■ **WHAT TO PRODUCE**: Please give an exact copy of every line from the one holding "fx_px: 1907" through the final line of the records below.

(Camera intrinsics data)
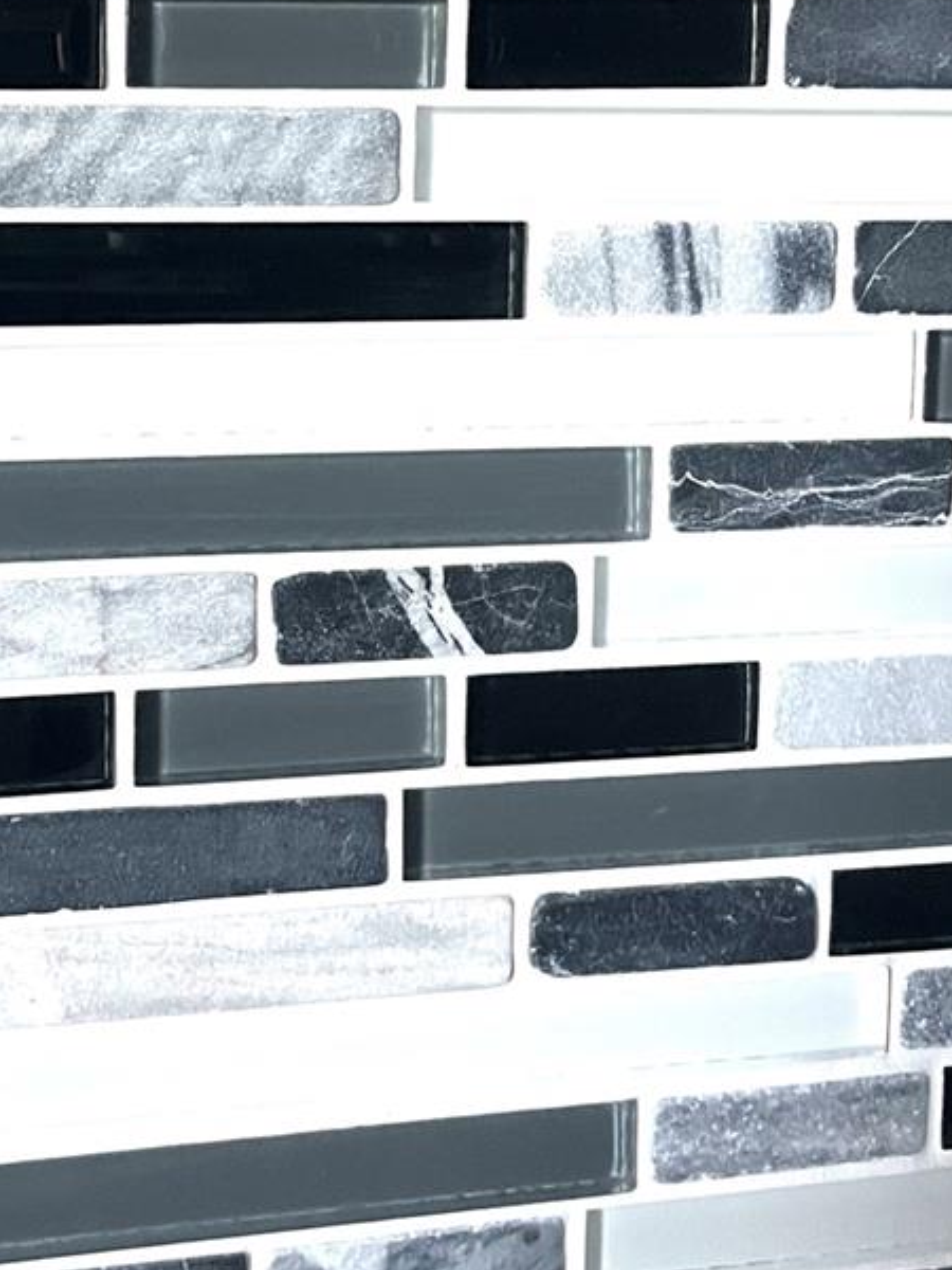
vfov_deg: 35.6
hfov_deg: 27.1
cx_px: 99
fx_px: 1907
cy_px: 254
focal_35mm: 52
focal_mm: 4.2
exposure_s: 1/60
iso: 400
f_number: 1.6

■ **ANSWER TO THIS PROBLEM**:
fx_px: 1907
cy_px: 254
focal_35mm: 52
focal_mm: 4.2
exposure_s: 1/60
iso: 400
f_number: 1.6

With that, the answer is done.